** Goal of the exercise **
Lay out as a numbered list the lines from the one containing "Which series has the widest spread of values?" through the one containing "What is the", including both of those lines and skipping any blank ones.

** Extracted material **
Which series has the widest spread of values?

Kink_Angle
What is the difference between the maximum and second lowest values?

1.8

...

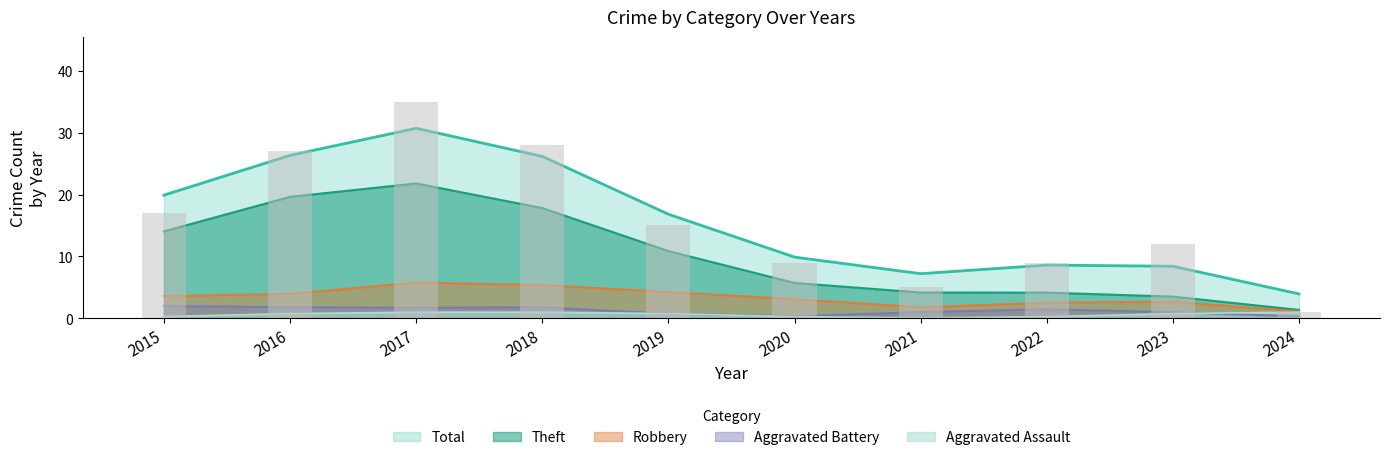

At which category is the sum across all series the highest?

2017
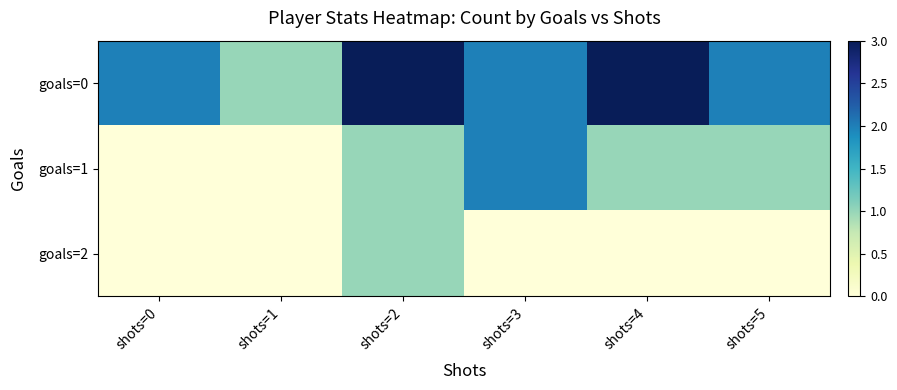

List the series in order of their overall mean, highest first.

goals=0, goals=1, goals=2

** Answer box **
1. Which series has the widest spread of values?
2. Kink_Angle
3. What is the difference between the maximum and second lowest values?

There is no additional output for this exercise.